Sunday, October 9, 2016

Halfway to Barbados

I was in the Miami airport, halfway to Barbados, and one of my favorite songs came through my iPhone headphones: “Moments,” by Tove Lo.  Partial lyrics: “I can get a little drunk/I get into all the don’ts/but on good days, I’m charming as fuck.”  Every time I hear those lyrics, I smile.  And I identify.  

Until I was halfway to Barbados. I was smiling, mouthing along to the lyrics, walking toward my gate, and, upon hearing those lyrics, I thought, “oh, that’s kinda sad.”

And I stopped in my tracks.  I actually stopped walking because I felt so confused. 

I have had a narrative in my head that I’m strong, even though I’m broken; that I’m surviving, even though I’m broken; that I’m functioning, even though I’m broken.

And when I paused to consider what was wrong, halfway through “Moments,” I realized it was a miracle moment: what was wrong was that I didn’t feel broken anymore. 

I smiled.  I smiled so big that I must have looked a little crazy to, well, everyone else in the airport. And I thought to myself, “I’m whole. I’m whole now.”

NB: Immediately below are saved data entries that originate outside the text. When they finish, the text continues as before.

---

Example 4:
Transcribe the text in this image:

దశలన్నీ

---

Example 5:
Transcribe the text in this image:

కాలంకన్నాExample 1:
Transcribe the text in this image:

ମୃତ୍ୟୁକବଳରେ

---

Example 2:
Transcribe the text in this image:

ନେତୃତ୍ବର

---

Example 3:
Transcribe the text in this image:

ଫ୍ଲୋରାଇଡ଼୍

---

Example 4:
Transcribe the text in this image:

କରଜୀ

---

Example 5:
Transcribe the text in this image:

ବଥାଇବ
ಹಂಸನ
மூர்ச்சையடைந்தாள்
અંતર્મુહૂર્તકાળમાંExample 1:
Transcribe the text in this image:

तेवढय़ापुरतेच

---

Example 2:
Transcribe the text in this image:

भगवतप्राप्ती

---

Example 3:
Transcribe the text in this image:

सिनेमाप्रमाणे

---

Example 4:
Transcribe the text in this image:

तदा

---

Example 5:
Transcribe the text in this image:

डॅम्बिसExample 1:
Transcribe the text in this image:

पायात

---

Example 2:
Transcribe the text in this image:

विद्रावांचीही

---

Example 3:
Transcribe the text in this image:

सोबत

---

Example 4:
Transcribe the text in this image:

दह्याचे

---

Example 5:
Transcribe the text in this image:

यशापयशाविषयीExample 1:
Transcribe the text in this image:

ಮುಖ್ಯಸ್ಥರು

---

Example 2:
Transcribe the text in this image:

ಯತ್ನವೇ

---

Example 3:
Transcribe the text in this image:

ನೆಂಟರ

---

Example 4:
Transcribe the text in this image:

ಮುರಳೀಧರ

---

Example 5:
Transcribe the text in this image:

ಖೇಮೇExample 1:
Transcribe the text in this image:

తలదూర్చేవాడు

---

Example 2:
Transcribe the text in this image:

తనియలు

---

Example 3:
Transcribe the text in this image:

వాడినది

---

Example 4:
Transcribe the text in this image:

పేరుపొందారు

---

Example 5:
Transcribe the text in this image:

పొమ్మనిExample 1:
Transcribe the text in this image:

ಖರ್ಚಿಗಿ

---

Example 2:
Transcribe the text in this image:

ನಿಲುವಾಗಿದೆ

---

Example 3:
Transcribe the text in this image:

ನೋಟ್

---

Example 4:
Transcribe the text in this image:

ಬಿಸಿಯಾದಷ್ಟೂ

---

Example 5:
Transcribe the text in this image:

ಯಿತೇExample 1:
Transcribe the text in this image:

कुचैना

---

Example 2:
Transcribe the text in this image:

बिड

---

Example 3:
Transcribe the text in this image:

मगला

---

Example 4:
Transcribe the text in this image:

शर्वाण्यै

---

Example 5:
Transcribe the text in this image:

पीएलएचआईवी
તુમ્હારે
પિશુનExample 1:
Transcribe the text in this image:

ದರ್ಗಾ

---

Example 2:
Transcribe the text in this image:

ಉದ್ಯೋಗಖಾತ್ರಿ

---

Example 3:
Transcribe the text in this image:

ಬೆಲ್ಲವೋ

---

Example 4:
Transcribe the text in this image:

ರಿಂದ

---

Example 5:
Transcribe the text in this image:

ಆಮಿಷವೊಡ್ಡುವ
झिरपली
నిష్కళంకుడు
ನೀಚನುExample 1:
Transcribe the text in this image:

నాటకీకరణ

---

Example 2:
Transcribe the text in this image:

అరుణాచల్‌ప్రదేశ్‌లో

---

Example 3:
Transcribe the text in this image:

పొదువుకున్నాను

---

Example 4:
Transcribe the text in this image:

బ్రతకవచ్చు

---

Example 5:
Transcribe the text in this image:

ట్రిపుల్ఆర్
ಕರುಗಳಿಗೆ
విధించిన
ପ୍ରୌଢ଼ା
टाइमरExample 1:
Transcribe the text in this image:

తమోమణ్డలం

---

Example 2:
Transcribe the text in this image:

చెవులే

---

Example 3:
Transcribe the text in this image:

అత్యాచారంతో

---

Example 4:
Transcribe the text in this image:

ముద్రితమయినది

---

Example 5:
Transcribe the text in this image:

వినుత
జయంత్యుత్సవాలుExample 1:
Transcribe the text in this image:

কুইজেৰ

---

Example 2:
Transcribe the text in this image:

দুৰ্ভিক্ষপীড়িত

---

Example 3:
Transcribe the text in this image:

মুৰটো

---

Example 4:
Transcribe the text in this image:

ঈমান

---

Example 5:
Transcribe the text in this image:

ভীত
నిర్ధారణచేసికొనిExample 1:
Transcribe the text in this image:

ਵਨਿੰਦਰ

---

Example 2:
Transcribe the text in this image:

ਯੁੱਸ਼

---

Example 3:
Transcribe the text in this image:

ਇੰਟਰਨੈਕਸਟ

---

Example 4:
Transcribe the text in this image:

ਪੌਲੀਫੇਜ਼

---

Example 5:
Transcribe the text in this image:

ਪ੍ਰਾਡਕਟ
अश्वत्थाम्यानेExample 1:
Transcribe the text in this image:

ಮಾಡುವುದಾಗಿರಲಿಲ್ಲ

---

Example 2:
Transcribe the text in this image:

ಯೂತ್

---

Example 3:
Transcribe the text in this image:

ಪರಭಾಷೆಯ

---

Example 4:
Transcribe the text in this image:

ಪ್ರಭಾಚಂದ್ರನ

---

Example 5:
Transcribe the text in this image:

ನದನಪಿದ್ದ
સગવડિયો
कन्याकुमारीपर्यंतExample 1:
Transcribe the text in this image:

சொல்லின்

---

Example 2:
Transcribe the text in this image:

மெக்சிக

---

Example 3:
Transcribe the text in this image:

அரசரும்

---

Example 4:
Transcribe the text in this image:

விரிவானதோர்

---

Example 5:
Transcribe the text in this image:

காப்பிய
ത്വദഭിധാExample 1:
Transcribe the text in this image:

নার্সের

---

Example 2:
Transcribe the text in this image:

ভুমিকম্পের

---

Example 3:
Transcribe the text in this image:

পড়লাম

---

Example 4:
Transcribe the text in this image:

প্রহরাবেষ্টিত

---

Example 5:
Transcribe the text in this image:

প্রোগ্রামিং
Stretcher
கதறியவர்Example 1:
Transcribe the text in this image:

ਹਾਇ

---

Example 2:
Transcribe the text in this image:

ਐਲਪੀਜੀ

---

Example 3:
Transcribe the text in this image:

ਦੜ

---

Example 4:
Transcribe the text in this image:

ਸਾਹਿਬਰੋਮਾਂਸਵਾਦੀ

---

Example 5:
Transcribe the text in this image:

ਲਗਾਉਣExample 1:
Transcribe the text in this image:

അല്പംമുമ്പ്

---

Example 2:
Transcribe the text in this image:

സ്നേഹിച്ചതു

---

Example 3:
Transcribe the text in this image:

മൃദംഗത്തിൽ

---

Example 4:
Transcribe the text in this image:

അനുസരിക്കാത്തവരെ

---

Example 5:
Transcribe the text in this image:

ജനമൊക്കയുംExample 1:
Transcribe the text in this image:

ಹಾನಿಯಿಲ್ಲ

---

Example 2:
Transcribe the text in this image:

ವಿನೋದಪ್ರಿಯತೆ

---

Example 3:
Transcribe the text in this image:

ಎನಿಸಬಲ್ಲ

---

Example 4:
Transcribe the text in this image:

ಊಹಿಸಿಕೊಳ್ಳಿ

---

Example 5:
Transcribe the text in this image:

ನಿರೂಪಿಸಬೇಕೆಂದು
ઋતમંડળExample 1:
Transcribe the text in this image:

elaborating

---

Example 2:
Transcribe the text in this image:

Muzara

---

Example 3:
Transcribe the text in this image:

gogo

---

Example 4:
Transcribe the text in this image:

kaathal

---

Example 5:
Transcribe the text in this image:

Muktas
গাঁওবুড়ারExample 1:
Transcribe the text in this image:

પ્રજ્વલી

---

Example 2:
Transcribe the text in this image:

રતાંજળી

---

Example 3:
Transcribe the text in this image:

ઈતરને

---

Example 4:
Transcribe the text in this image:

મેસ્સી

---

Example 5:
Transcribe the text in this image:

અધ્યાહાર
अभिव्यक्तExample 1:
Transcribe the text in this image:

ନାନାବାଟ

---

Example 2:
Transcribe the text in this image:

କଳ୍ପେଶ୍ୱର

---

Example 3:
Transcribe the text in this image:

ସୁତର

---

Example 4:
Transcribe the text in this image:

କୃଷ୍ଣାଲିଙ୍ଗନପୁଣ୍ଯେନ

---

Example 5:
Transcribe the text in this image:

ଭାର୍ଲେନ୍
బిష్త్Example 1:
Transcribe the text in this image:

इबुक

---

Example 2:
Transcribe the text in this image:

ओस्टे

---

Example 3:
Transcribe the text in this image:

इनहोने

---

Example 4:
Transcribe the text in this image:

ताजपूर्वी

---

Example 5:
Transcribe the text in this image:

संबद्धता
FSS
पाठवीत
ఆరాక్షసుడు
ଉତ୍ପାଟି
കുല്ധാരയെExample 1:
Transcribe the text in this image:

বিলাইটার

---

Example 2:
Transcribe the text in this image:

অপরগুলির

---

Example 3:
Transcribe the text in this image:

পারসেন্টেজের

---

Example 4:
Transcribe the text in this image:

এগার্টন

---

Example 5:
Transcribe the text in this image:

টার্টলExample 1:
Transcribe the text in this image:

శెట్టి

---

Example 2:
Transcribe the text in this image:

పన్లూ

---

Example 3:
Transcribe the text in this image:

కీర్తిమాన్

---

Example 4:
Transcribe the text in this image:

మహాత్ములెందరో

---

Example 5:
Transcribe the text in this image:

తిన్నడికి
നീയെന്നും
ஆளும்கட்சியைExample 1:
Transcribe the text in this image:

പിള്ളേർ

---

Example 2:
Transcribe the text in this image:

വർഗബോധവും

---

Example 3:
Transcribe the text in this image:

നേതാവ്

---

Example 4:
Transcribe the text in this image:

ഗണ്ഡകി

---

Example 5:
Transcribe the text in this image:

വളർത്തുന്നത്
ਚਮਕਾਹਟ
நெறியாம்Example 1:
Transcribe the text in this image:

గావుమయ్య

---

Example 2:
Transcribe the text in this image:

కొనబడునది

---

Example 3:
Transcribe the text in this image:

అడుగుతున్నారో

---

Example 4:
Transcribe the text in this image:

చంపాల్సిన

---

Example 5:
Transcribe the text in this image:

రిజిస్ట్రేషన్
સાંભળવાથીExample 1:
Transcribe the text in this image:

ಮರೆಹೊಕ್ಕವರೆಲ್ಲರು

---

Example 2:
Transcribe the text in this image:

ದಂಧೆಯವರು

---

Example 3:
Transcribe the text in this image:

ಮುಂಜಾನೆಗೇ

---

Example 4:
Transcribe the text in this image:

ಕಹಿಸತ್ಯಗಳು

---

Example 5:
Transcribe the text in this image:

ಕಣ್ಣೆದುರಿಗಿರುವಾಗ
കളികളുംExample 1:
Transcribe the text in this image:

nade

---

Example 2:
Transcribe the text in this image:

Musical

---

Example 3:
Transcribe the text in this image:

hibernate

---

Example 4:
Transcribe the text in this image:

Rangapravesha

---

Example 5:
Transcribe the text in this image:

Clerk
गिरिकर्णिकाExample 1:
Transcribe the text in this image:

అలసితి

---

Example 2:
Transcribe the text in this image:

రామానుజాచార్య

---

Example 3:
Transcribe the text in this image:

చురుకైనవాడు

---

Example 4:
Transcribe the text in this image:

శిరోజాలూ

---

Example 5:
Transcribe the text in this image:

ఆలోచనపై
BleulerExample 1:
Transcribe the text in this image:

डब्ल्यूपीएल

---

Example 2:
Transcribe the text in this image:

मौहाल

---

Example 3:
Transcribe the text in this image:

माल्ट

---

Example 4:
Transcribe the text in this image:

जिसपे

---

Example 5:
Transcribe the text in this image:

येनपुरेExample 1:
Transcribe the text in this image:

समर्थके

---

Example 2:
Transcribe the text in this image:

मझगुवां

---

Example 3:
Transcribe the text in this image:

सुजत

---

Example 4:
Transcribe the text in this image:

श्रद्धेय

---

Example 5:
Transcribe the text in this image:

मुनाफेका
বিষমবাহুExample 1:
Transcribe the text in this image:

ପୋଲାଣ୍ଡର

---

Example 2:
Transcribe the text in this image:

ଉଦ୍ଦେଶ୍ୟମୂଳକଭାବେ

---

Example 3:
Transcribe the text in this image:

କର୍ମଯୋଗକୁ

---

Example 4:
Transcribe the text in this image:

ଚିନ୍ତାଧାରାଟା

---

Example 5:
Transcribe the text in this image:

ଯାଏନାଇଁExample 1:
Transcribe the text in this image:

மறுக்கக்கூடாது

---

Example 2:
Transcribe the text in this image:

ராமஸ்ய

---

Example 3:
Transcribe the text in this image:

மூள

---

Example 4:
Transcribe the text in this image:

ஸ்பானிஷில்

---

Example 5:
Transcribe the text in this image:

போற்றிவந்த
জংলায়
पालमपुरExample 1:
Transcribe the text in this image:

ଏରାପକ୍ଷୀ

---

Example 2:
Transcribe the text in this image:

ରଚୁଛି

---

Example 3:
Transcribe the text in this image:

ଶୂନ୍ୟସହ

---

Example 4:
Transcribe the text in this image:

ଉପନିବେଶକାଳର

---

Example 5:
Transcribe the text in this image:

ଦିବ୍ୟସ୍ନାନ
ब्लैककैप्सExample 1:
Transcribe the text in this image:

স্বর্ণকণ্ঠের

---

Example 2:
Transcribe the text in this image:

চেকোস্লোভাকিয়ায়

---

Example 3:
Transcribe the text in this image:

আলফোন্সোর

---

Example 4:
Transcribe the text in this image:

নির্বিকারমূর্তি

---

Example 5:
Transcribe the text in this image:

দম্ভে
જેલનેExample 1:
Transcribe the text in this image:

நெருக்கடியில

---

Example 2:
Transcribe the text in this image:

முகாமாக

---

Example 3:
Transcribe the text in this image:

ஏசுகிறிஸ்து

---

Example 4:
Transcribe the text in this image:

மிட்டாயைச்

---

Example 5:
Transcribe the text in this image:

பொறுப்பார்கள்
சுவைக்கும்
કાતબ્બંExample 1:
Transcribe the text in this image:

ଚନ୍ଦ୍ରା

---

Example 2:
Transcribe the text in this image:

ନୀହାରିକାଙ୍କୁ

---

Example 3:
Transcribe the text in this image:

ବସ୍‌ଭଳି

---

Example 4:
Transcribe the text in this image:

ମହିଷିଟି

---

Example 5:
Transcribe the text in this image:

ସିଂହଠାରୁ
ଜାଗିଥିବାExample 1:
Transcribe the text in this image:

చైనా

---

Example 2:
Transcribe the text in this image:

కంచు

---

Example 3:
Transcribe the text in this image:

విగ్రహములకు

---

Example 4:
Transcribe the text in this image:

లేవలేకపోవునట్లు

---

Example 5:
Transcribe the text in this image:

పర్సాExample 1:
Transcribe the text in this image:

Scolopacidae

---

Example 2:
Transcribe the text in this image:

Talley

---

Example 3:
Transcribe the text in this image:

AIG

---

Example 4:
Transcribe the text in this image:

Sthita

Feeling whole felt so fulfilling, and so different than anything I could remember, that it felt startling.  It feels scary for me to write: scary because I’m nervous that the feeling of wholeness might be transient.  My literal mind says, “but of course I was always whole; I just forgot.” And so I begin typing, assuring myself it’s safe to commit to digital ink.

The shift could be linked to the 40 days, friends’ life changes, the spontaneous impending vacation, the yoga workshops with Elena over the past two days, the reading and journaling I have been doing with Gabby’s new book The Universe Has Your Back, …or most likely a little bit of all of the above.

One of the lessons Gabby references from A Course in Miracles is that we “create visions of the world we want to see,” meaning that the stories we tell ourselves are powerful. The backstory to who we are, even if it is never written down or spoken aloud, resounds through our minds. 

The truth is, I liked thinking of myself as broken.  I liked the fragility and girlishness about it. I played into it. I felt like it gave me character.

But it was an excuse. The more I challenged the notion that I was broken, even though I wasn’t always doing it consciously, the harder it became to believe.  Until the Miami Miracle Moment, when it became impossible to believe.